The OpenID community is buzzing with board elections coming up next week. With Facebook and Google drawing attention with their simultaneous recycling of old news (MySpace’s PR person should have been fired long ago for being so bluntly left out), there is growing concern in that community for the future relevance of an open, rather than a commercially controlled, identity. Dave Winer thinks the commercialists will kill it by over-complexity. Chris Messina believes that better usability and branding could jumpstart OpenID.

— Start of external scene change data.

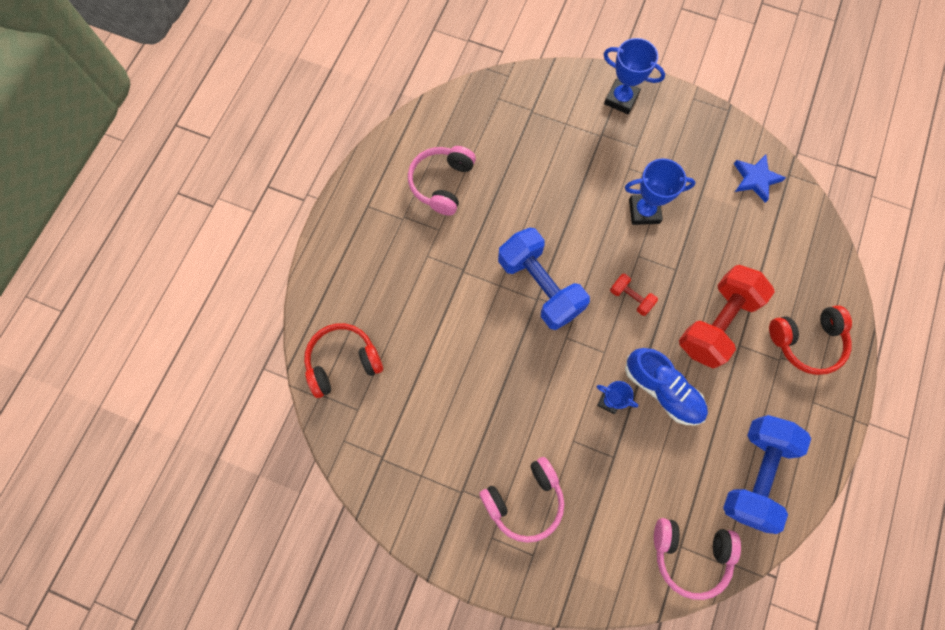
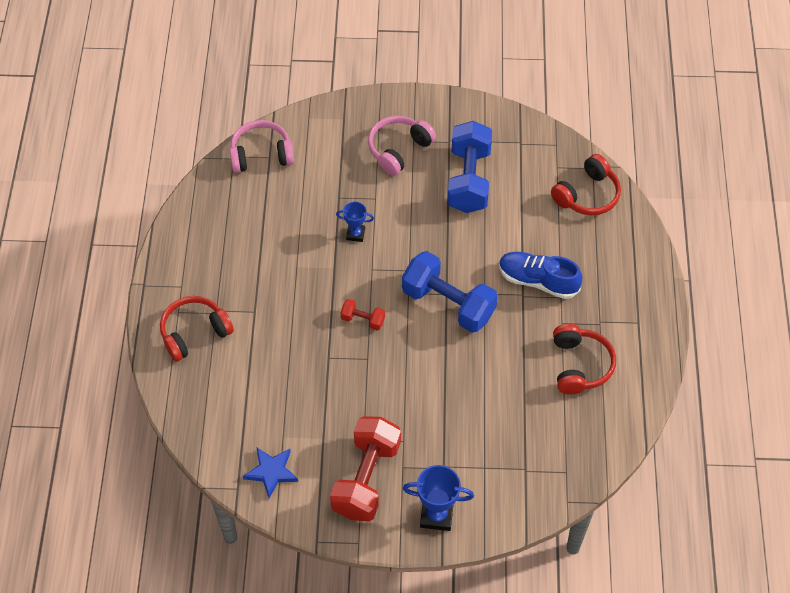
camera: 160 degrees right, 15 degrees down
pink headphones [408,146,476,216] -> red headphones [553,324,616,395]
blue trophy [625,159,696,225] -> none
blue shoe [625,348,708,425] -> blue shoe moved to [499,252,583,299]
red dumbbell [679,265,775,369] -> red dumbbell moved to [330,416,401,521]
blue dumbbell [723,415,811,534] -> blue dumbbell moved to [447,121,492,213]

Personally I see no reason right now why Facebook won’t pull it off. The main reason is that they have a full turnkey system in-place. As a publisher, I don’t need to adopt an OpenID library, access a few Contacts APIs (standards are still only making baby steps) and then integrate some form of postback to an aggregator. Facebook gives me the whole monty, on a very large network provider, and a simple WordPress plugin can do all that work.
That’s where an open community lags behind a concentrated commercial effort – tying it all together to a killer-app. An open content platform? well, that was boringly nice, until someone connected it to a killer-app need of an anyone-can-edit-encyclopedia and suddenly everyone’s using wikis. Firefox did not become popular because it’s open, but rather because its openness allowed open features, such as greasemonkeying and tons of extensions. Where is the OpenID equivalent?

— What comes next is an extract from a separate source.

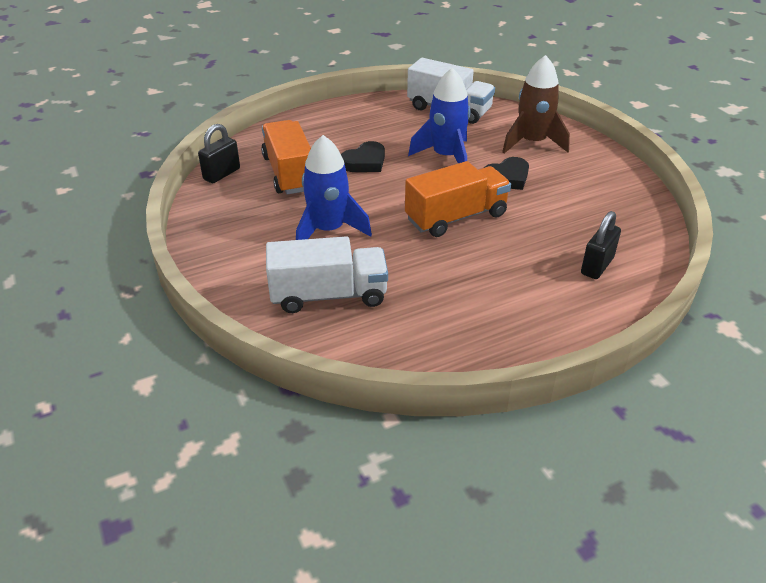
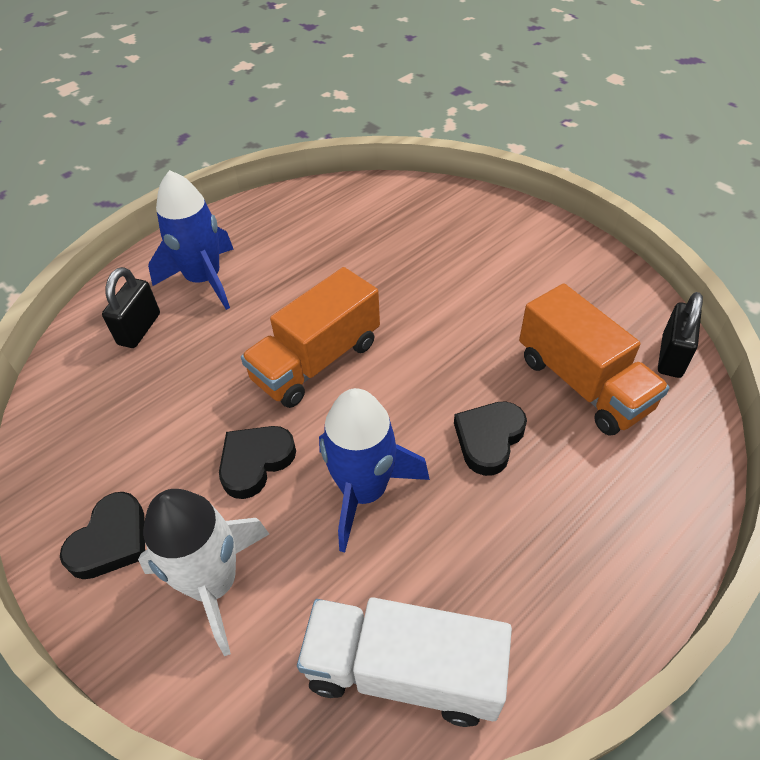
camera: 165 degrees right, 10 degrees up
white truck [266,236,388,313] -> none
blue rocket [296,135,372,240] -> blue rocket moved to [148,170,234,310]
brown rocket [502,55,570,154] -> white rocket [138,489,269,656]
none -> black heart [60,492,145,579]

Personally I think blog widgets, and in particular commenting platforms, can be exactly it. The blogosphere is decentralized enough for an open product to compete fairly against Facebook’s push. There are already commercial products making use of it, such as Disqus. Now just decentralize that too, and let every OpenID user assemble their own Disqus page from an OpenID-based commenting plug-in. If you don’t like that, find another potential killer-app (David Recordon’s browser-based identity has good potential too), just don’t assume that an open technology alone makes any difference to anyone beyond the techies.